- Born: 1942 (age 83–84)

= Carole Jackson =

Color consultant

Carole Jackson (born 1942) is a former color consultant who developed seasonal color analysis, a system of advising which colors a person should wear to look their most attractive based on their skin tone.

== Color Me Beautiful ==

=== 1970s ===
Jackson developed the system in the 1970s after studying color theory. In 1980 she wrote Color Me Beautiful, which became a bestseller in the early 1980s. By 1983 it was in its 31st printing; as of 2014 the book was still in print. Jackson's system was based on the work of Johannes Itten, Belle Northrup, and Harriet Tilden McJimsey.

She created a consulting business to advise people which colors to wear in Bedford, New York, then moved it to McLean, Virginia, and licensed the system to other consultants. The concept became popular; it was not uncommon for people to ask one another, "Have you had your colors done?" GQ likened knowing what 'your color' was in the 1980s to knowing your astrological sign. According to the Washington Post, in 1982 the company grossed $2.5M.

The color analysis system divides people into four seasonal groups based on their skin tones, with each group advised to wear a certain palette of colors. Winters and summers were those with skin undertones of blue, while springs and autumns had undertones of yellow. Winters are advised to wear rich saturated colors such as black, white, true red, fuchsia, and cobalt blue. Autumns are advised to wear brown, burnt orange, olive green, deep teal and maroon. Summers are advised to wear dusty rose, grey, cornflower blue, lavender and taupe. Springs are advised to wear coral, bright teal, gold, camel and lime green. Jackson described herself as a winter. Jackson further split people into style personalities, a concept from McJimsey's work, giving advice on dressing to enhance body type and facial shape.

• • • •

-- WORK REQUIRED --
Extend the article on Carole Jackson and her seasonal color analysis system, picking up after its last sentence.

• • • •

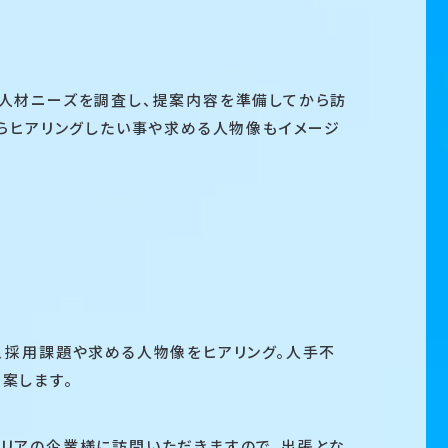
人材ニーズを調査し、提案内容を準備してから訪
からヒアリングしたい事や求める人物像もイメージ
、採用課題や求める人物像をヒアリング。人手不
案します。
リアの企業様に訪問いただきますので、出張とな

• • • •

-- RESULT OF THIS TASK --
=== 2020s ===
The concept of color analysis received new attention in the early 2020s, becoming a viral phenomenon on TikTok.

== Reception ==
GQ in 2023 called Color Me Beautiful "seminal".

Criticism of Jackson's work in the 80s included arguments that "Any woman can wear black". Criticism in the 2020s includes that the book uses dated language surrounding gender and that the original book focussed mostly on white people and assigned all people of color to the winter category.

== Personal life ==
Jackson is the daughter of Jean Elizabeth Halliburton, a journalist, and Arnold Stevens.